Song by Janis Joplin

from the album Janis
- Released: 1975
- Recorded: Between c. 1962 - c. 1963
- Genre: Blues
- Length: 2:41
- Label: Columbia
- Songwriter(s): Janis Joplin

= What Good Can Drinkin' Do =

Janis Joplin song

"What Good Can Drinkin' Do" is a blues song by Janis Joplin, considered the first song she ever recorded.

The song has six verses, in a 12-bar blues pattern. Lyrics in the first and last verse are almost identical: "What good can drinkin' do ?" is sung twice, then answered with "Lord, I drink all night but the next day I still feel blue."

Recordings of Joplin performing the song can be heard on the 1975 compilation album Janis, and on the 1993 box set Janis.

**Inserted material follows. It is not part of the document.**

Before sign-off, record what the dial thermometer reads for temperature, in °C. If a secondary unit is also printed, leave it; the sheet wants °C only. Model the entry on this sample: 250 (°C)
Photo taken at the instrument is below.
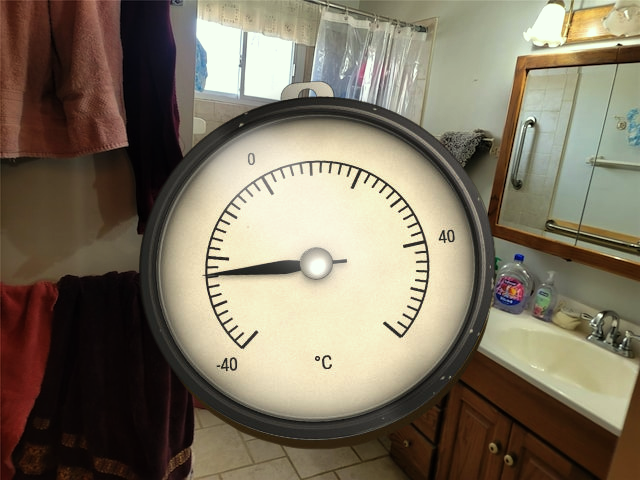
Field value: -24 (°C)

Record Collector cites her intro to the song: Up steps a feisty young woman, one month short of her twentieth birthday. "Uh, this is a song called 'What Good Can Drinkin' Do', that I wrote one night after drinkin' myself into a stupor." ...

Austin musician Carolyn Wonderland began featuring the song in live performances after appearing in the November 2009 tribute concert "Kozmic Blues: The Life and Music of Janis Joplin," part of the American Music Masters series presented by the Rock and Roll Hall of Fame and Museum. Wonderland later included the song on her 2011 album Peace Meal.